■ **WORK TO COMPLETE**
The word "buttons" occurs in some lines of the data. Return each such line.

■ **SUPPLIED ENTRIES**
_ _ _ _

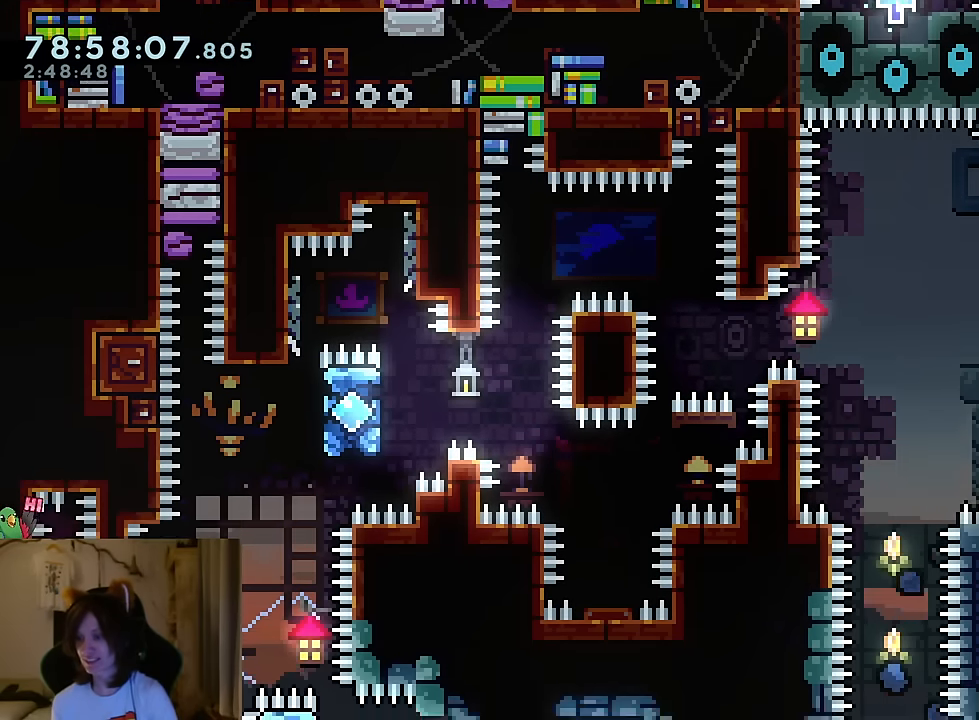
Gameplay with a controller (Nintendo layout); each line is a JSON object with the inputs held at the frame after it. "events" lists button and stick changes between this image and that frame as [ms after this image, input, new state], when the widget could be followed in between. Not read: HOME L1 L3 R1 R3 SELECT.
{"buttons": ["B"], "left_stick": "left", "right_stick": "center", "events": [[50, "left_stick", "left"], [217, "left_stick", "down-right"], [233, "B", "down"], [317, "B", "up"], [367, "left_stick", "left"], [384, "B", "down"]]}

_ _ _ _

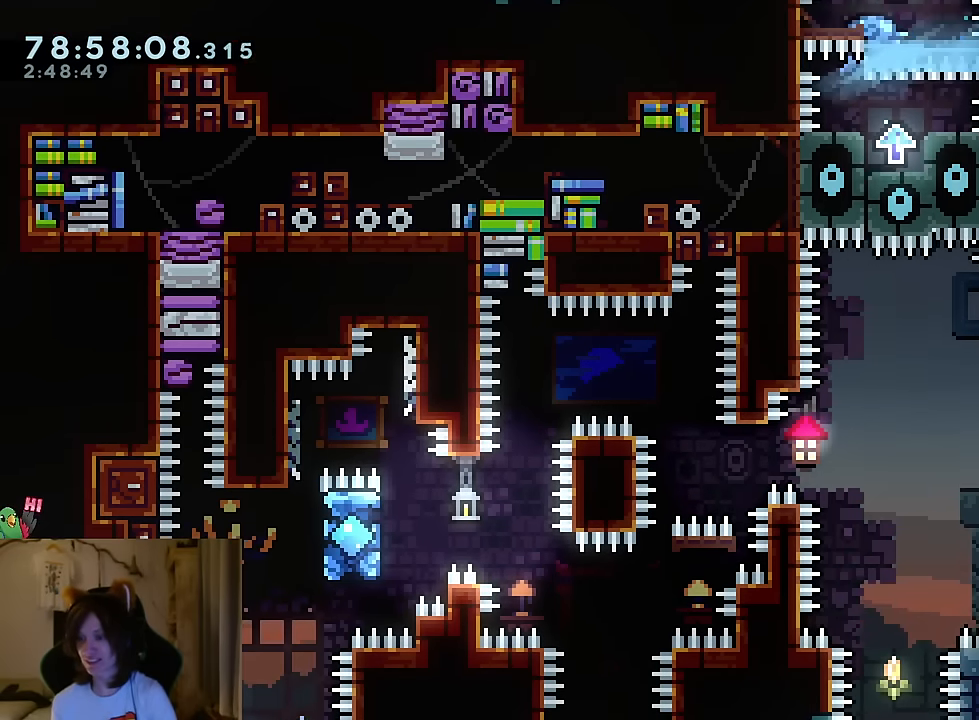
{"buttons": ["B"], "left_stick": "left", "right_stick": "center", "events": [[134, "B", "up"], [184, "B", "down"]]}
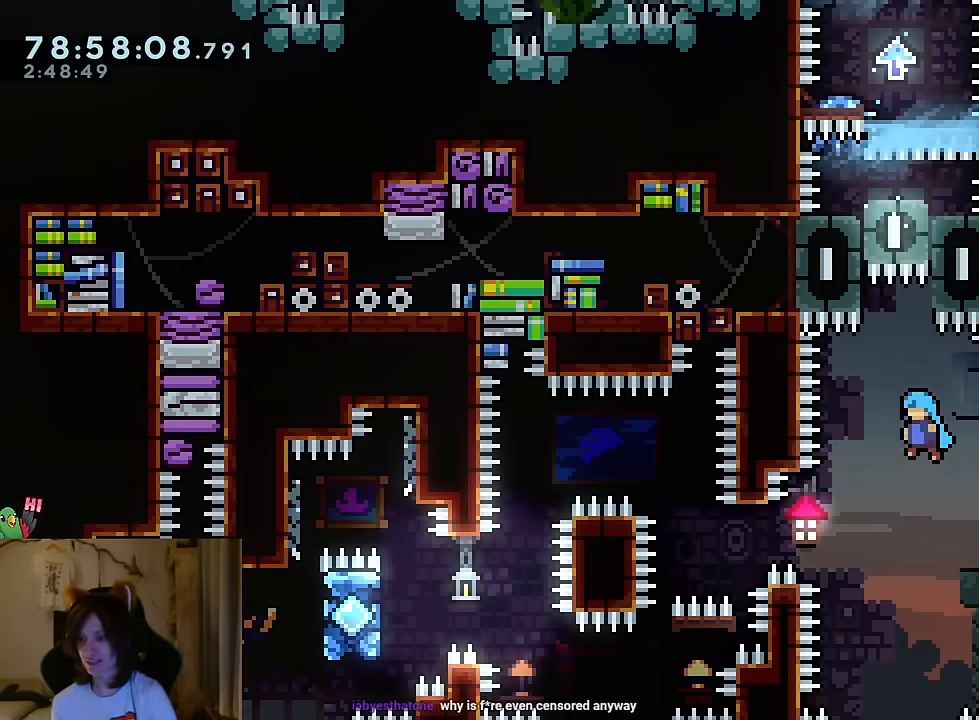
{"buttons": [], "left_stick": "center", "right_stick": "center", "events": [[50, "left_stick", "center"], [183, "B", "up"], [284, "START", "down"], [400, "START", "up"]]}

_ _ _ _

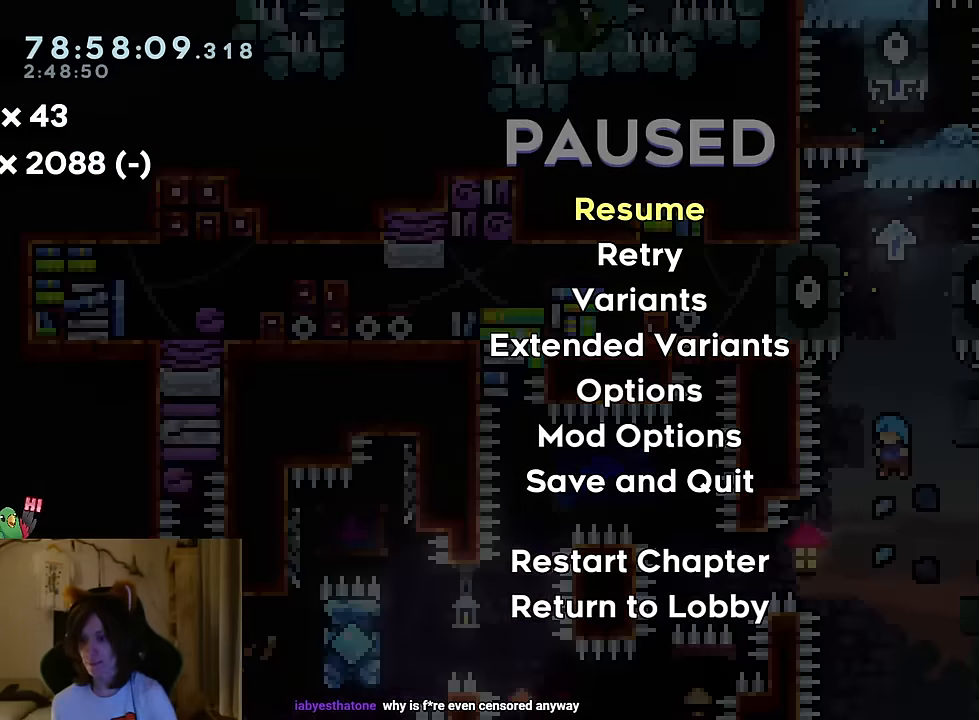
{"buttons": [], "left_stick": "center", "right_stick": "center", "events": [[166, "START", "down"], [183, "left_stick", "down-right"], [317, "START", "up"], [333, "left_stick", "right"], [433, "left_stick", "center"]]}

_ _ _ _

■ **TASK SOLUTION**
{"buttons": ["B"], "left_stick": "left", "right_stick": "center", "events": [[50, "left_stick", "left"], [217, "left_stick", "down-right"], [233, "B", "down"], [317, "B", "up"], [367, "left_stick", "left"], [384, "B", "down"]]}
{"buttons": ["B"], "left_stick": "left", "right_stick": "center", "events": [[134, "B", "up"], [184, "B", "down"]]}
{"buttons": [], "left_stick": "center", "right_stick": "center", "events": [[50, "left_stick", "center"], [183, "B", "up"], [284, "START", "down"], [400, "START", "up"]]}
{"buttons": [], "left_stick": "center", "right_stick": "center", "events": [[166, "START", "down"], [183, "left_stick", "down-right"], [317, "START", "up"], [333, "left_stick", "right"], [433, "left_stick", "center"]]}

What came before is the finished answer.